Personal life
- Born: Saul Adadi 1850 Tripoli, Libya
- Died: September 18, 1918 (aged 67–68)
- Buried: Tripoli
- Parent: Abraham Hayyim Adadi

Religious life
- Religion: Judaism
- Position: Rosh yeshiva
- Yahrtzeit: 13 Tishrei 5679

= Saul Adadi =

Libyan Jewish leader

Saul Adadi (שאול עבדיה אדאדי, 1850 – September 18, 1918) was a Sephardi Hakham, rosh yeshiva, and paytan in the 19th-century Jewish community of Tripoli, Libya. He was heavily involved in youth education, founding a yeshiva and co-founding and serving as principal of a Talmud Torah. He preserved the pinkasim (community record books) of the Tripoli Jewish community, unpublished manuscripts of 18th-century Tripoli Jewish leader Rabbi Abraham Khalfon, and sefarim belonging to his father, Hakham Abraham Hayyim Adadi, a senior rabbi of the previous generation.

==Family==
Saul Adadi was born in Tripoli, the scion of a distinguished rabbinical family. He was the son of Hakham Abraham Hayyim Adadi (1801–1874), head of the Tripoli rabbinical court and author of several halakhic works. He was the great-grandson of Hakham Nathan Adadi (1740–1818), one of the leaders of the Tripoli Jewish community in the 19th century, and the great-great-grandson of Hakham Mas'ud Hai Rakkah (1690–1768), author of Ma'aseh Rokeaḥ, who is credited with laying the foundation for the development of the Jewish community of Tripoli into one of "sages, scribes, and kabbalists". He was a contemporary of Hakham Jacob Rakkah (1800–1891), another great-great-grandson of Mas'ud Hai Rakkah and author of approximately 40 sefarim.

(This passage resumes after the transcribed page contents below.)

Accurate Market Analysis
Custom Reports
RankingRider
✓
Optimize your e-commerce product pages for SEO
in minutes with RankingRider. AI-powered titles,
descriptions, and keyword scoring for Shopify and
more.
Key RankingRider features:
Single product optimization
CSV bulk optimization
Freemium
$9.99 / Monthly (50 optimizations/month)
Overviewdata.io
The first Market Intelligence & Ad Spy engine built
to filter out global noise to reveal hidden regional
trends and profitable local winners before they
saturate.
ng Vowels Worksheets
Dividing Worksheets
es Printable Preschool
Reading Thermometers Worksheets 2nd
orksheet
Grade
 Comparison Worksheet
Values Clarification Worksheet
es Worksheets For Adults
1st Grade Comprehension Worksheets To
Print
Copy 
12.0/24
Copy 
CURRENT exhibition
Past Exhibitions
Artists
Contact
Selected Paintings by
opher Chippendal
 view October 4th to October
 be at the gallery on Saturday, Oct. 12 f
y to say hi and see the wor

On Lag BaOmer 1870, Adadi's father and mother returned to Safed in the Levant, where the senior Adadi had lived in his younger years and served as a shadar (rabbinical emissary). Saul remained in Tripoli and corresponded with his father until the latter's death in 1874.

==Rabbinic career==
Adadi founded a yeshiva in Tripoli and served as rosh yeshiva. With secular educational streams making inroads in Tripoli, Adadi, together with Rabbis Zion Tzaror, Mas'ud Jenah, and Nissim Nahum, founded a Talmud Torah called Yagdil Torah in 1893. In its first year, this Talmud Torah enrolled 330 children, and by 1905, when its permanent building was erected, 400 students, mostly from poor families. Adadi was the principal of the school, and was responsible for testing the children once a week and recording their grades to track the success of the program.

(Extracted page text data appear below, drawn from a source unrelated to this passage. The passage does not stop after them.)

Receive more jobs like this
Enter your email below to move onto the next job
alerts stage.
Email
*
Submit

Adadi also built a synagogue in Tripoli; a commemorative marker that records his name along with the names of builders of all of the other synagogues built in Tripoli from the Middle Ages until the Second World War appears in the Eitz Chaim synagogue in Or Yehuda, Israel, where many North African Jews settled.

Adadi also composed piyyutim (liturgical poems), and left a volume of piyyutim in manuscript form. He died in Tripoli on September 18, 1918 (13 Tishrei 5679).

==Legacy==
Scholars have uncovered the pinkasim (community record books) of the Tripoli Jewish community in Adadi's study hall, as well as unpublished manuscripts (ktav yad) of Rabbi Abraham Khalfon, one of the heads of the community in the 18th century. Adadi also preserved the sefarim of his father, which carry his (Saul Adadi's) stamp and which have been sold at auction.